Could heterotrophic growing ultimately improve outdoor yields?

Given that agriculture continues to face pressures from climate change and limited resources – exacerbated, for example, by the rising average age of farmers globally – there’s huge scope for the heterotrophic farming, believes Peggs. “It’s exciting to think about the possibilities longer term. One can imagine a connected network of low cost, low carbon indoor farms across low- and middle-income countries, run by tech-savvy, data-driven farmers, producing staple crops year-round in sustainable and economically viable ways.”

The company doesn’t yet know what the optimal farm model will be. “Maybe these future indoor farms are not growing plants to full maturity, but perhaps they’re taking advantage of heterotrophic growing, plus perfect climates and high-density planting, to become super-nurseries that produce healthy and hardy starter plans to improve success rates of outdoor farmers and ultimately improve outdoor yields.”

Square Roots farm exterior
The Square Roots farm outside of Chicago is one of five commercial-scale farms the company owns throughout the Midwest co-located on Gordon Food Service distribution sites.
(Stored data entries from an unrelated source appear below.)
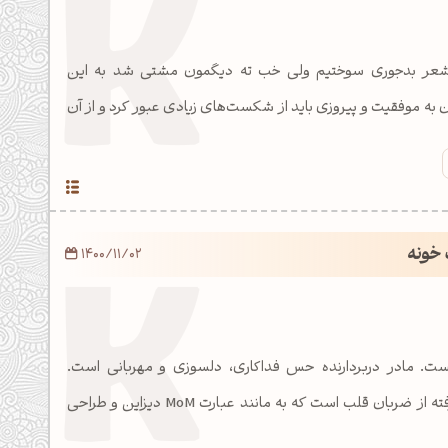
 شعر بدجوری سوختیم ولی خب ته دیگمون مشتی شد به این
به موفقیت و پیروزی باید از شکست‌های زیادی عبور کرد و از آن
 خونه
1400/11/02
ست. مادر دربردارنده حس فداکاری، دلسوزی و مهربانی است.
آرت‌ورک این مطلب برگرفته از ضربان قلب است که به مانند عبارت MoM دیزاین و طراحی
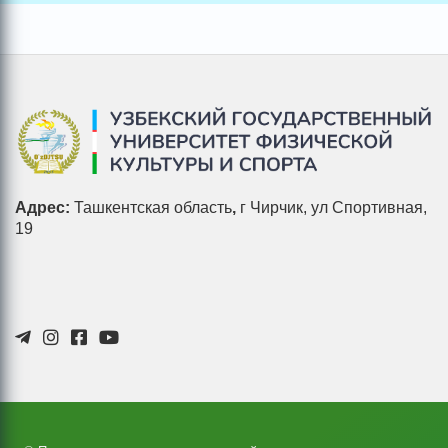
Адрес:
Ташкентская область
,
г Чирчик, ул Спортивная,
19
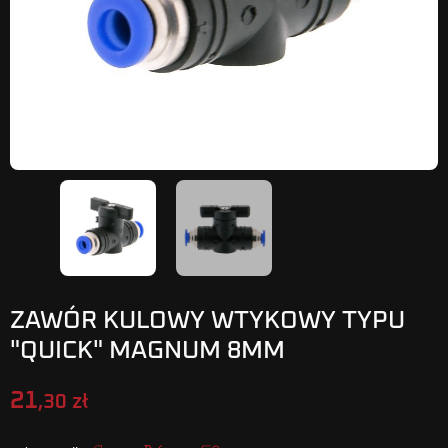
ZAWÓR KULOWY WTYKOWY TYPU
"QUICK" MAGNUM 8MM
21
,30 zł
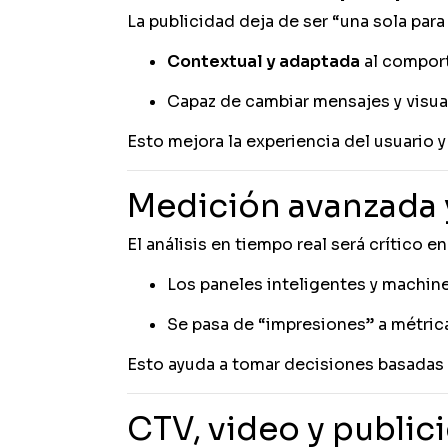
La publicidad deja de ser “una sola para
Contextual y adaptada
al comport
Capaz de cambiar mensajes y visua
Esto mejora la experiencia del usuario 
Medición avanzada 
El análisis en tiempo real será crítico e
Los paneles inteligentes y machine
Se pasa de “impresiones” a métric
Esto ayuda a tomar decisiones basadas e
CTV, video y public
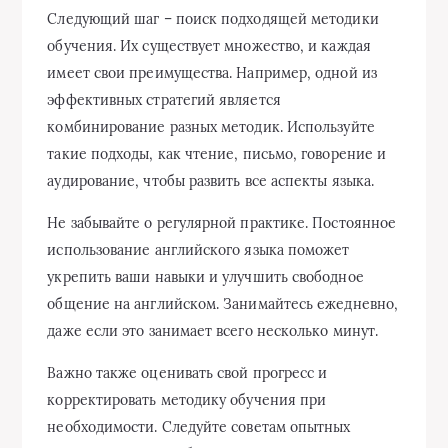
Следующий шаг – поиск подходящей методики
обучения. Их существует множество, и каждая
имеет свои преимущества. Например, одной из
эффективных стратегий является
комбинирование разных методик. Используйте
такие подходы, как чтение, письмо, говорение и
аудирование, чтобы развить все аспекты языка.
Не забывайте о регулярной практике. Постоянное
использование английского языка поможет
укрепить ваши навыки и улучшить свободное
общение на английском. Занимайтесь ежедневно,
даже если это занимает всего несколько минут.
Важно также оценивать свой прогресс и
корректировать методику обучения при
необходимости. Следуйте советам опытных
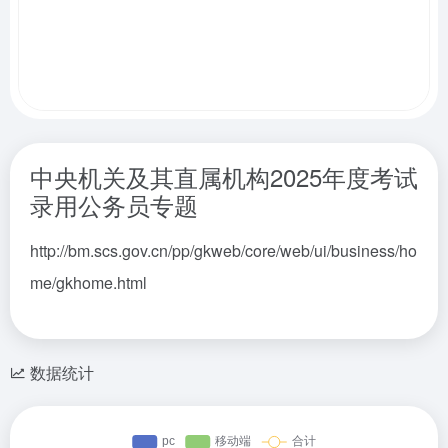
中央机关及其直属机构
2025年度考试
录用公务员专题
http://bm.scs.gov.cn/pp/gkweb/core/web/ui/business/ho
me/gkhome.html
数据统计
Square Roots partners with companies like Gordon Food Service to launch new produce and to offer nutritious and local options with reduced food miles.
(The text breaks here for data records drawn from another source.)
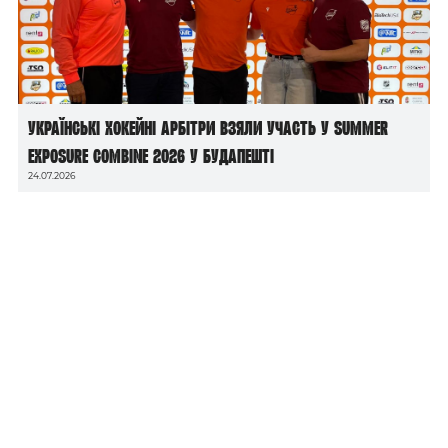
Українські хокейні арбітри взяли участь у Summer
Exposure Combine 2026 у Будапешті
24.07.2026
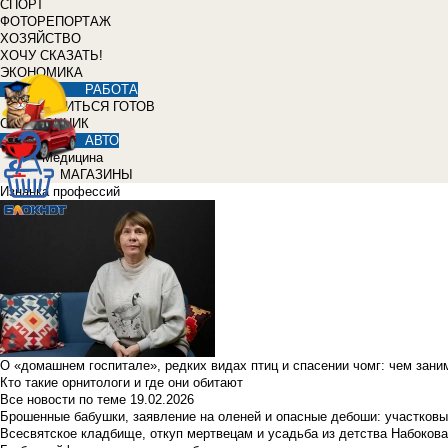
СПОРТ
ФОТОРЕПОРТАЖ
ХОЗЯЙСТВО
ХОЧУ СКАЗАТЬ!
ЭКОНОМИКА
РАБОТА
УЧИТЬСЯ ГОТОВ
СПРАВОЧНИК
АВТО
Медицина
МАГАЗИНЫ
Изнанка профессий
О «домашнем госпитале», редких видах птиц и спасении чомг: чем зан
Кто такие орнитологи и где они обитают
Все новости по теме
19.02.2026
Брошенные бабушки, заявление на оленей и опасные дебоши: участковы
Всесвятское кладбище, откуп мертвецам и усадьба из детства Набокова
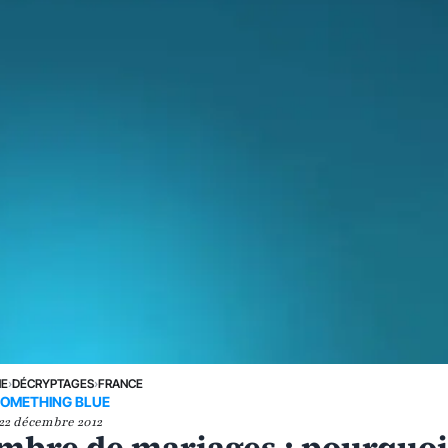
NE
›
DÉCRYPTAGES
›
FRANCE
OMETHING BLUE
22 décembre 2012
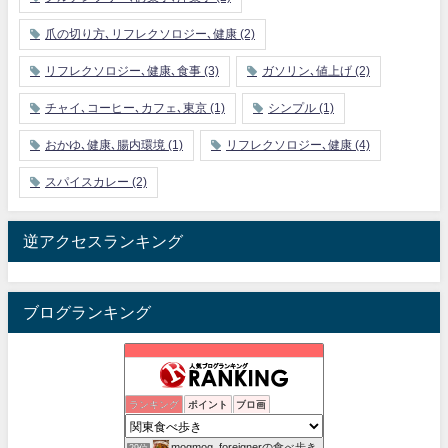
爪の切り方､リフレクソロジー､健康
(2)
リフレクソロジー､健康､食事
(3)
ガソリン､値上げ
(2)
チャイ､コーヒー､カフェ､東京
(1)
シンプル
(1)
おかゆ､健康､腸内環境
(1)
リフレクソロジー､健康
(4)
スパイスカレー
(2)
逆アクセスランキング
ブログランキング
Foodie Blues：減酒逃避行
ランキング
ポイント
ブロ画
27位
ワンコイン的食べ歩き生活。
28位
mogmog_foreignerの食べ歩き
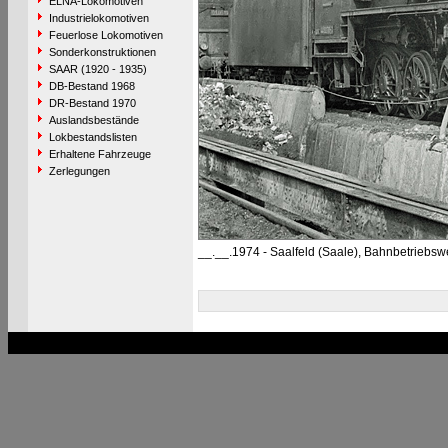
ELNA-Lokomotiven
Industrielokomotiven
Feuerlose Lokomotiven
Sonderkonstruktionen
SAAR (1920 - 1935)
DB-Bestand 1968
DR-Bestand 1970
Auslandsbestände
Lokbestandslisten
Erhaltene Fahrzeuge
Zerlegungen
__.__.1974 - Saalfeld (Saale), Bahnbetriebsw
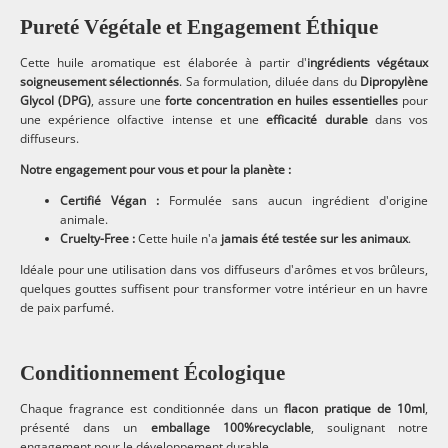
Pureté Végétale et Engagement Éthique
Cette huile aromatique est élaborée à partir d'
ingrédients végétaux
soigneusement sélectionnés
. Sa formulation, diluée dans du
Dipropylène
Glycol (DPG)
, assure une
forte concentration en huiles essentielles
pour
une expérience olfactive intense et une
efficacité durable
dans vos
diffuseurs.
Notre engagement pour vous et pour la planète :
Certifié Végan :
Formulée sans aucun ingrédient d'origine
animale.
Cruelty-Free :
Cette huile n'a
jamais été testée sur les animaux
.
Idéale pour une utilisation dans vos diffuseurs d'arômes et vos brûleurs,
quelques gouttes suffisent pour transformer votre intérieur en un havre
de paix parfumé.
Conditionnement Écologique
Chaque fragrance est conditionnée dans un
flacon pratique de
10ml
,
présenté dans un
emballage
100%
recyclable
, soulignant notre
engagement pour le développement durable.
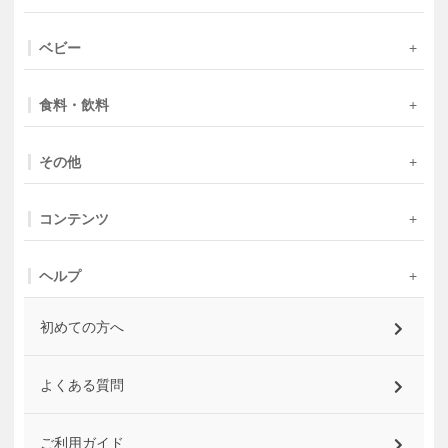
ベビー
食料・飲料
その他
コンテンツ
ヘルプ
初めての方へ
よくある質問
ご利用ガイド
What’s important from Peggs’ perceptive is to avoid being pigeonholed. “I think in general indoor farming has positioned itself as a disruptor to agriculture – and perhaps boxed itself into a niche,” he explained. “We think indoor farming would do better helping to solve the big problems for agriculture instead of competing with it. That was a primary driver for setting up the Square Roots research platform – and this heterotrophic growing programme is a fantastic illustration of the power of that platform.”

Indoor farms can tap into health and wellbeing trends

Further illustrating Square Root’s forward-thinking ethos, it has also repositioned to focus on specialty customers, such as hospitals and health foods. “It’s definitely an important area for us,” Peggs said. “Healthcare is a $800 billion industry in the US, and the sector is undergoing a massive shift right now: ‘boomers’ are entering the system as patients and swelling its numbers dramatically; while their ‘millennial’ kids are now making decisions about healthcare programs for their parents, bringing strong preferences for things like healthy foods.”

Square Roots grow zone interior
Leafy greens growing inside a Square Roots grow zone in Grand Rapids, Michigan By designing each farm as a series of modular "grow zones", the company is able to trial multiple climates, genetics, and grow conditions in the same facility at the same time.

That combination is rapidly changing how this sector is thinking about food, he believes – from delivering "food as commodity" (cheap calories) to providing “food as medicine” (higher value, higher quality, with quantifiable functional benefits). “And as the research increasingly supports the value of this approach, these partnerships keep growing. Hospital Groups and Senior Living networks have been able to access our platform through GFS, and we’ve helped them develop a range of special greens, herbs, and microgreens packed with nutritional benefits like high levels of glycosylates to support cancer prevention, heart, and brain health. 

“It’s a great example of how the Square Roots indoor farming platform is being used to accelerate ag and food research for partners to help them meet their strategic goals.” 

How to survive and thrive the current market turmoil

There’s no doubt that the indoor farming sector has been through a challenging couple of years, says Tobias. But he believes that the robust companies being built, developing some very innovative technology, will ultimately make a very large and positive impact on global ag systems. “The best thing to do is ignore the noise, focus on the fundamentals of your business, consistently strive to deliver maximum value for your customer and partners, and make sure you’re doing everything you can to be one of those robust companies that survives and thrives.”